(Beginning of Provided text)

This will help in determining how we set up our socket resources, if clients are in millions then probably they will not send requests so frequently, Hence we don't have to spin up a dedicated thread and keep waiting for the request. Instead we can use epoll to handle those clients and we will get notified when the request arrives. On the other hand, if we have a limited number of clients and very high request rate, we can have active threads which will keep churning the requests as soon as they land but again that will depend on the following question too.
b) Requests are cpu intensive or I/O intensive?
If a job involves lots of I/O ops, we don't really have to hold on to the cpu resources. We can again use an event driven approach to get notification when anything arrives on the I/O resource endpoint.
In our cases, requests are I/O bound and we are not limited by number of clients or requests, hence we used Boost::asio to handle the sockets (which internally uses epoll).

(End of Provided text)
(Beginning of Data under study)

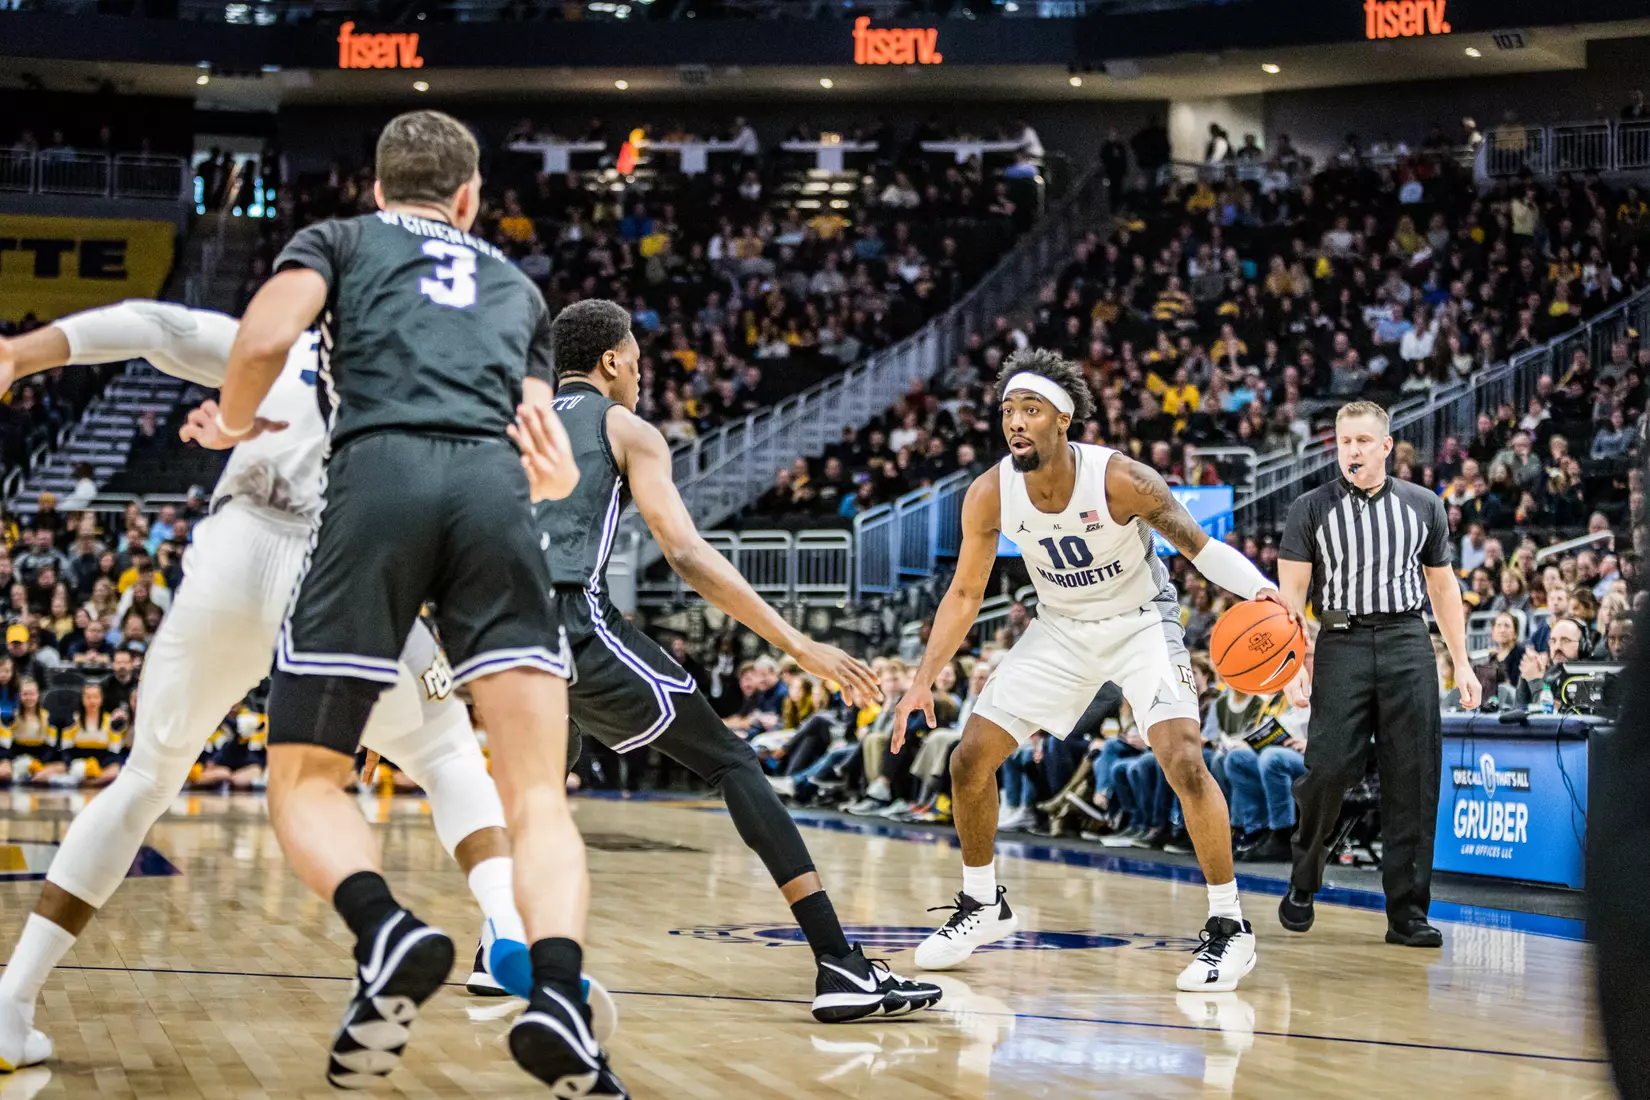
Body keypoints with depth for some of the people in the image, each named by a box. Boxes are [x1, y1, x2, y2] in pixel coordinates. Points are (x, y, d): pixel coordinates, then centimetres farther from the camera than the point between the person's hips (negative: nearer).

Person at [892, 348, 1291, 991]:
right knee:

(End of Data under study)
(Beginning of Data under study)

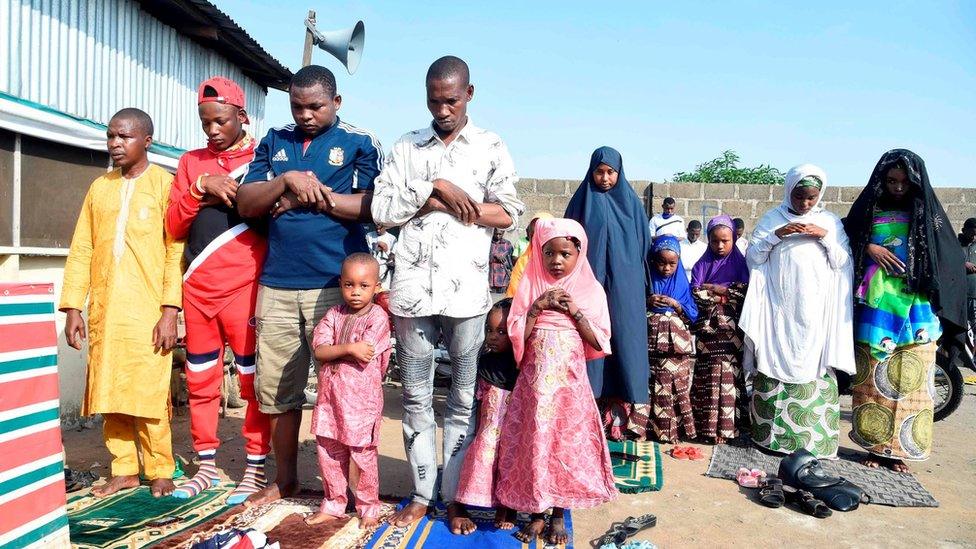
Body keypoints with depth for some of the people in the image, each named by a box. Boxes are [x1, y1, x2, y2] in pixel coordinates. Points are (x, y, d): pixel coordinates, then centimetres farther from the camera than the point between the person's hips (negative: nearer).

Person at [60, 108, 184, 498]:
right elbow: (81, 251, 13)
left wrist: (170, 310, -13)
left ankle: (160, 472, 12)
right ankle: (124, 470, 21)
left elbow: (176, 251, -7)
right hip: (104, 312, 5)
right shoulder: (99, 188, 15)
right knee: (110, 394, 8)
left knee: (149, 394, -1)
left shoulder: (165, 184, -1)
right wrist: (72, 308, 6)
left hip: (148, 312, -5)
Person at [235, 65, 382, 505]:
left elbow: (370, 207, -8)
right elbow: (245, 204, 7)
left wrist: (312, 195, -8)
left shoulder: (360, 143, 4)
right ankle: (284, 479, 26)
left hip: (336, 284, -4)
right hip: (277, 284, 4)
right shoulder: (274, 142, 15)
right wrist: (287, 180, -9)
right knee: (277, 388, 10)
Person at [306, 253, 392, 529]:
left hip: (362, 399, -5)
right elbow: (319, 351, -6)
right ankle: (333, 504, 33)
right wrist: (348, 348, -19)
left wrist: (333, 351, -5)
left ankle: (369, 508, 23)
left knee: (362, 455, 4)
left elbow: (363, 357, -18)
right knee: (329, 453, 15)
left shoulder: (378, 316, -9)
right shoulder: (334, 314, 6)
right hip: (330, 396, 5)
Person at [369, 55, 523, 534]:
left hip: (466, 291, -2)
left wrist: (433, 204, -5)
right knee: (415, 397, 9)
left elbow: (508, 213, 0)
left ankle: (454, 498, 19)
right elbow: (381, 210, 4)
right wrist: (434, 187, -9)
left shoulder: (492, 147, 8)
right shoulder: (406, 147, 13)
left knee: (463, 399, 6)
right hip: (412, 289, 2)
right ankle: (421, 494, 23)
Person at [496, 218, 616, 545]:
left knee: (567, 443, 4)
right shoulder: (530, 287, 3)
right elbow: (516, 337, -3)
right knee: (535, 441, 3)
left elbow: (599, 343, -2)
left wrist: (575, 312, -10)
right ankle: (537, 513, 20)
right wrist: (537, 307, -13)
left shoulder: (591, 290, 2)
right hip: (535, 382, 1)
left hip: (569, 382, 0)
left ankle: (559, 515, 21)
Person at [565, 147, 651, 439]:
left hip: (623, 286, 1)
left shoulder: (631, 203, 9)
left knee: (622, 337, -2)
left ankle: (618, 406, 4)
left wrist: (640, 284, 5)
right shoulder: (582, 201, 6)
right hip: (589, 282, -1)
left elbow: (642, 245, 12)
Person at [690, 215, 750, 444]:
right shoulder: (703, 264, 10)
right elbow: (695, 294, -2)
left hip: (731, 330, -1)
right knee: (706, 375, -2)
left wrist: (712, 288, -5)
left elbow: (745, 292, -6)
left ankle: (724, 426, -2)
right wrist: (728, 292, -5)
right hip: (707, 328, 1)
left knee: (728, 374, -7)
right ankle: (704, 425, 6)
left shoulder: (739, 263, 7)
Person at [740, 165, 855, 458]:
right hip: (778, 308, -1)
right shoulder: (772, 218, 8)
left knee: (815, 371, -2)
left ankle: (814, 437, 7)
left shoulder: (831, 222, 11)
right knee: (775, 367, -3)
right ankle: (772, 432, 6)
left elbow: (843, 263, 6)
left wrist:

(End of Data under study)

Check your understanding:
a: Quote the socket-handling text from the part that opens with the words containing "In our cases, requests" through the part that closes with "internally uses epoll).".
b: In the socket-handling text, which library was used to handle the sockets?
c: Carry on the socket-handling text from its last sentence.

Numbered answers:
a:
In our cases, requests are I/O bound and we are not limited by number of clients or requests, hence we used Boost::asio to handle the sockets (which internally uses epoll).

b: Boost::asio, which internally uses epoll.

c:
Machine configuration:
CPU: 3 vCPU - Intel(R) Core(TM) i7-1068NG7 CPU @ 2.30GHz
RAM: 8G
| No of key-value | Avg Latency(Microsecond) | Mem after initialization | Mem during test |
|---|---|---|---|
| 10k | 100 to 200, median 130 | 16MB (0.2%) | 16MB (0.2%) |
| 1 Million | 100 to 200, median 130 | 224MB(2.8%) | 224MB(2.8%) |
- Based on data size requirement, edit data_generator.py and modify the value of "data_size".
python3 data_generator.py
make
- Run the server with above generated data file.
./Server testdata_1M.data
- Now run the client. Client will also take same data file as input as it will randomly pick a key and query the server. In kv_store_client.cpp, we have two paramter to control concurrency (NUM_CLIENT) and total number of requests (NUM_REQUEST). Currently set to 10 clients and 1 Million requests.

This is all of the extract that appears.